Solana-based decentralized exchange (DEX) Project Serum has notified its community that the collapse of its backers — Alameda and FTX — has rendered it “defunct”.
The team behind the project shared that “there is hope” in spite of its ongoing challenges because of the option available to “fork” Serum
What’s next for @ProjectSerum

With the collapse of Alameda and FTX, the Serum program on mainnet became defunct.

As upgrade authority is held by FTX, security is in jeopardy, leading to protocols like @JupiterExchange and @RaydiumProtocol moving away from Serum.

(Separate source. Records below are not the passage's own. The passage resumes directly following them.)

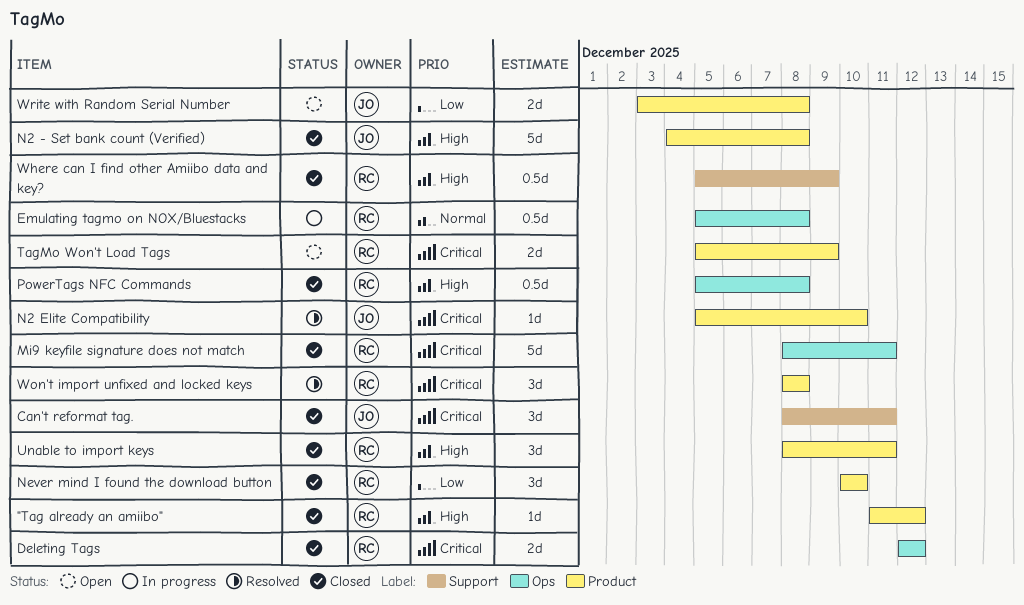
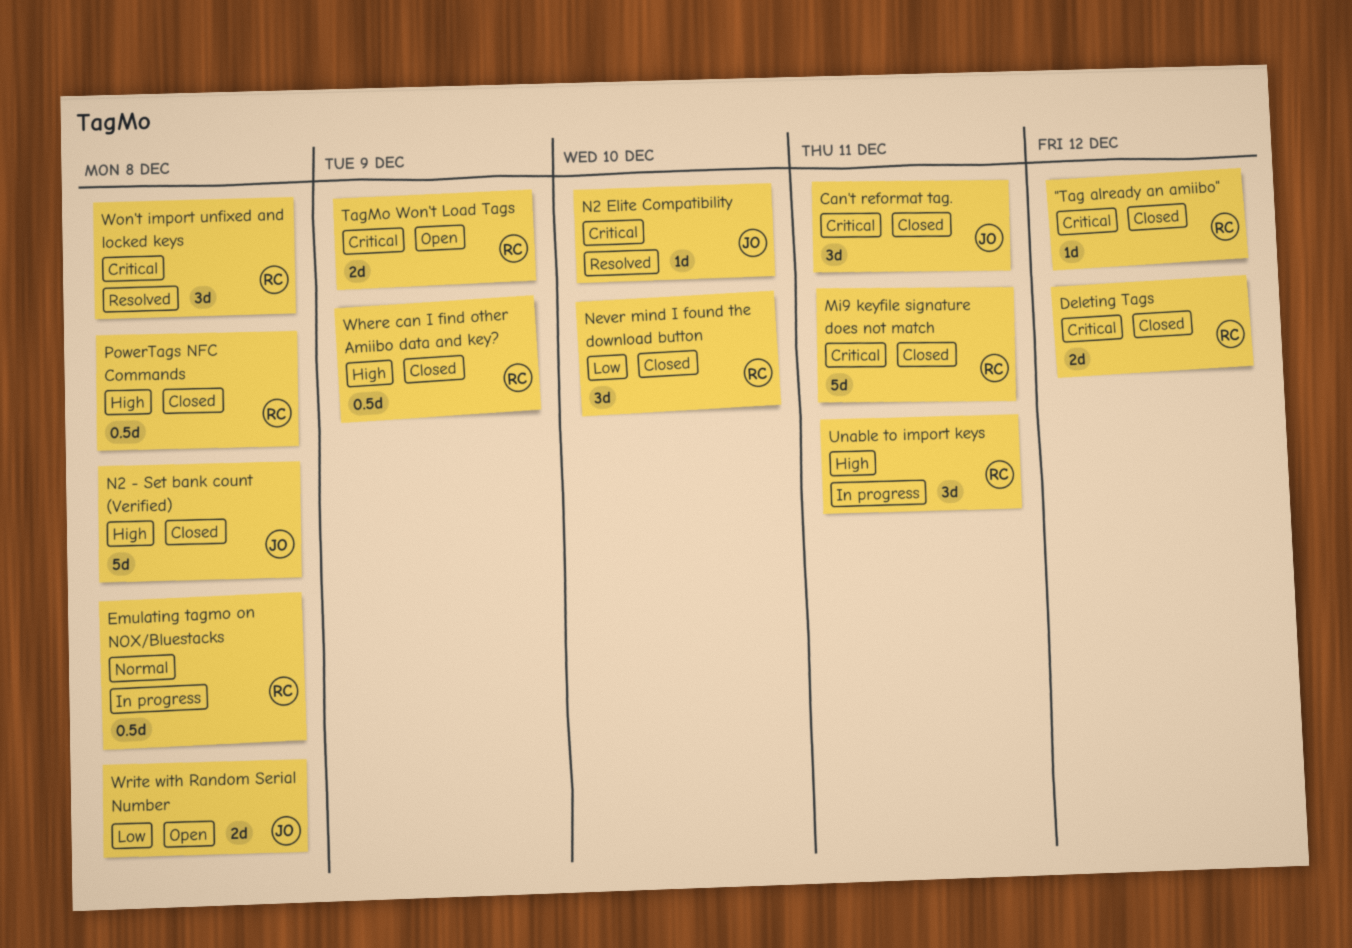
"Tag already an amiibo", priority: High -> Critical
Unable to import keys, status: Closed -> In progress

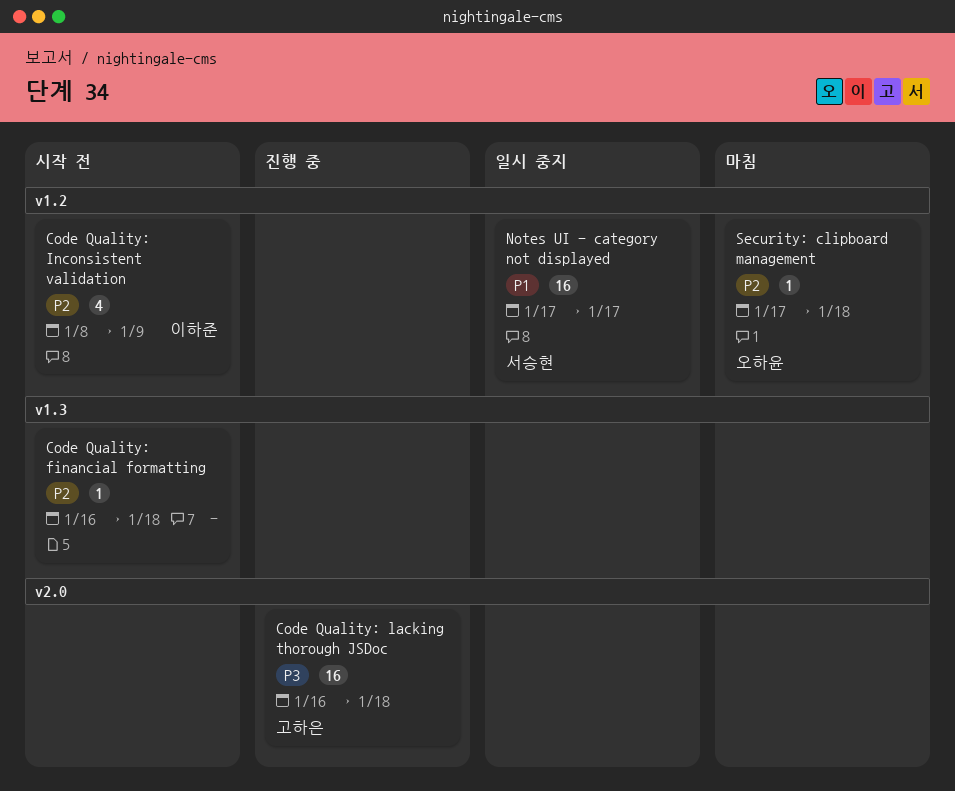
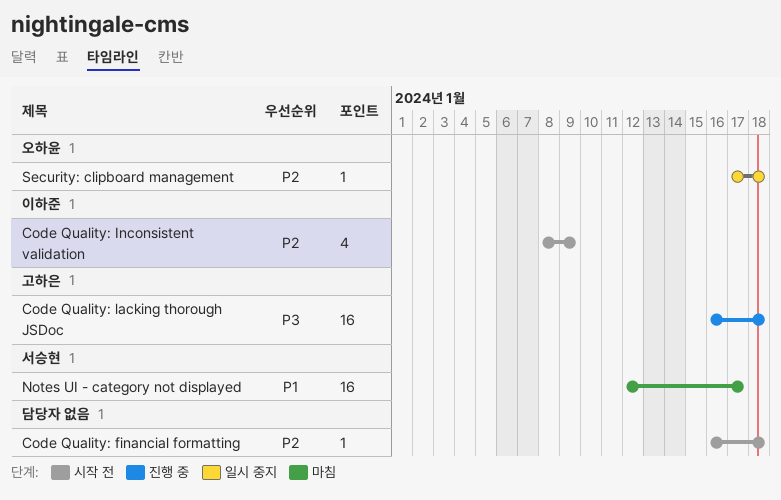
Notes UI - category not displayed, status: 일시 중지 -> 마침
Notes UI - category not displayed, start: Jan 17 -> Jan 12
Security: clipboard management, status: 마침 -> 일시 중지

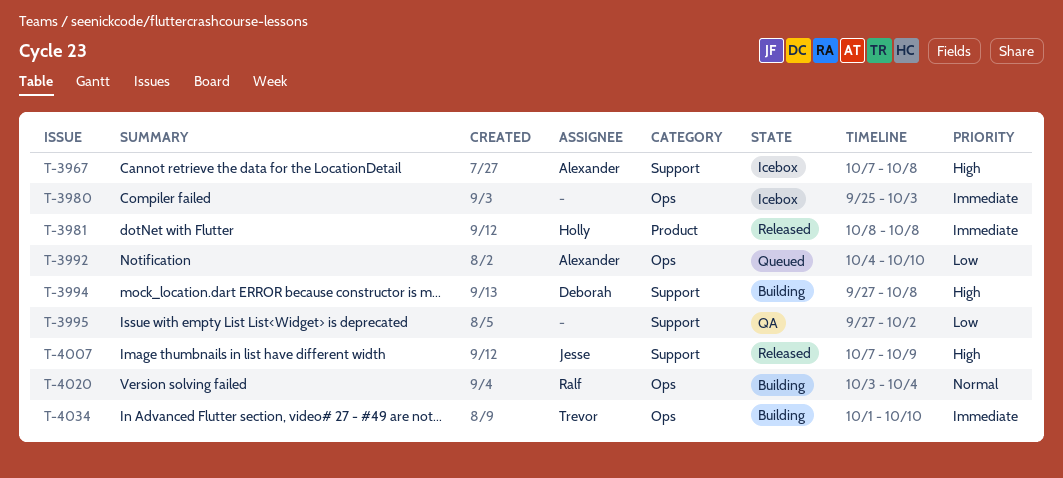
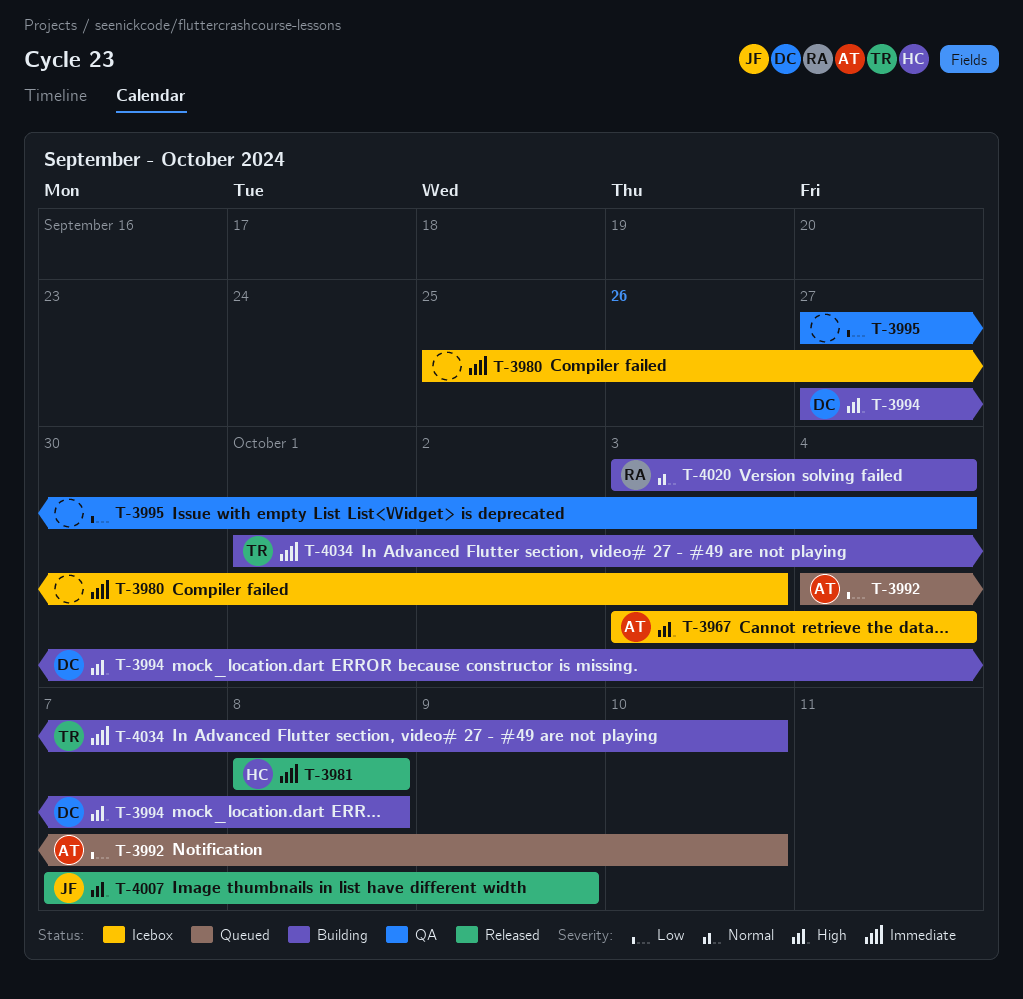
T-3967, start: Oct 7 -> Oct 3
T-3967, due: Oct 8 -> Oct 4
T-3995, due: Oct 2 -> Oct 4

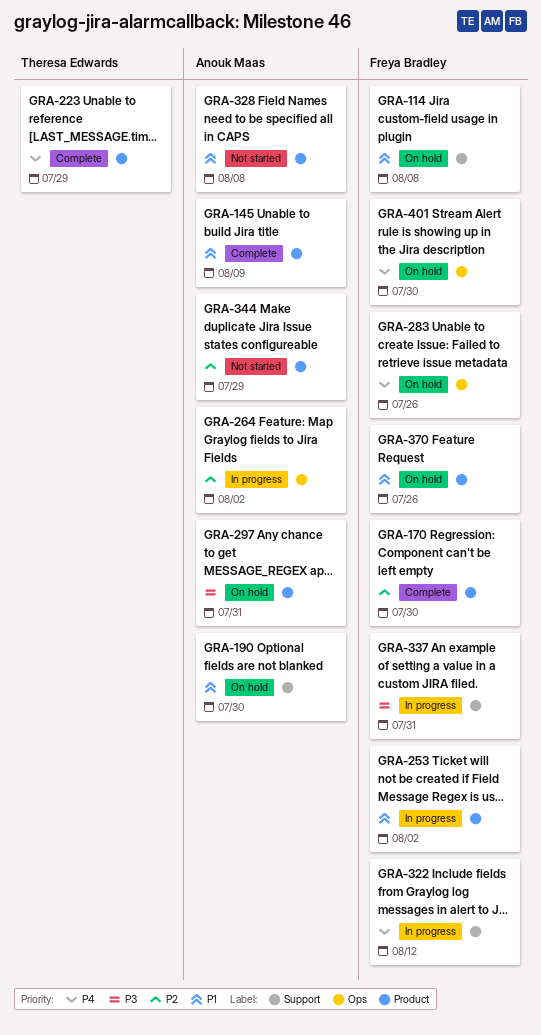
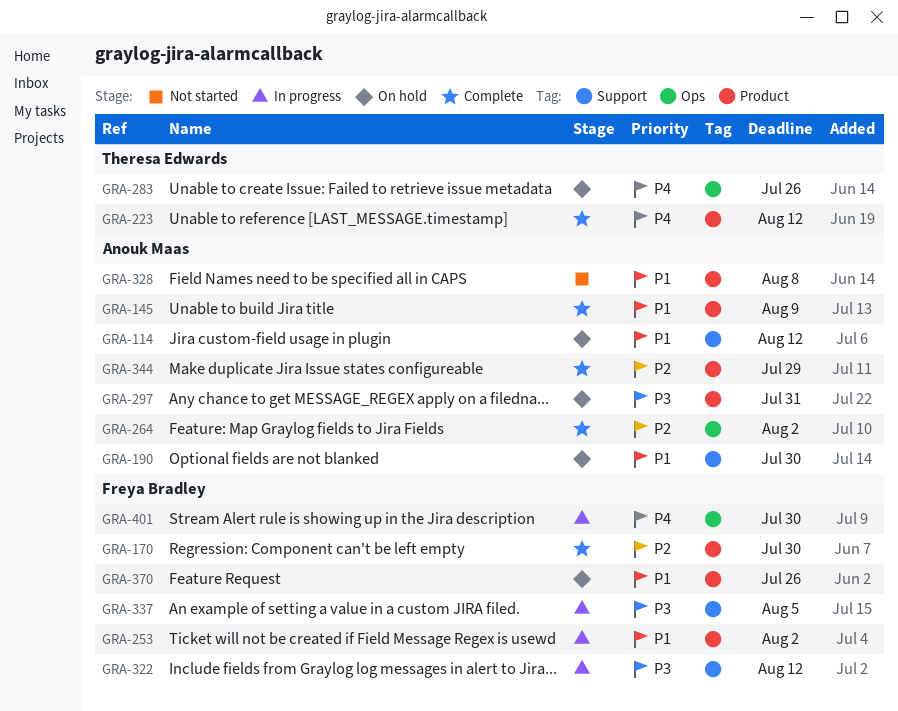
GRA-114, owner: Freya Bradley -> Anouk Maas
GRA-114, due: Aug 8 -> Aug 12
GRA-223, due: Jul 29 -> Aug 12
GRA-264, status: In progress -> Complete
GRA-283, owner: Freya Bradley -> Theresa Edwards
GRA-322, priority: P4 -> P3
GRA-337, due: Jul 31 -> Aug 5
GRA-344, status: Not started -> Complete
GRA-401, status: On hold -> In progress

According to the announcement, “A community-wide effort to fork Serum is going strong.” OpenBook, the community-led fork of the Serum v3 program, is already live on Solana with over $1 million daily volume, supported by continuous efforts to expand it and grow its liquidity.
“With Openbook’s existence, Serum’s volume and liquidity has dropped to near-zero,” Project Serum tweeted. Users and protocols are safer using OpenBook given unspecified security risks associated with the “old Serum code” which was compromised in the FTX hack
When it comes to its SRM token, the DEX shared that the “future of SRM is uncertain,” with community members apparently divided on the subject. Some believe it should be used “for discounts,” while others say it should not be used at all given its exposure to FTX and Alameda.
Related: BlockFi bankruptcy filing triggers a wide range of community reactions
On Nov. 12, Cointelegraph reported that FTX was hacked, with wallets tied to FTX and FTX US drained of $659 million.
Following the FTX hack, ​​Solana’s developers forked the widely used token liquidity hub, Serum, after it was compromised in a series of unauthorized transactions. On Nov. 12, Solana co-founder Anatoly Yakovenko tweeted that developers who depend on Serum were forking its code after its upgrade key was compromised, adding that many “protocols depend on serum markets for liquidity and liquidations.”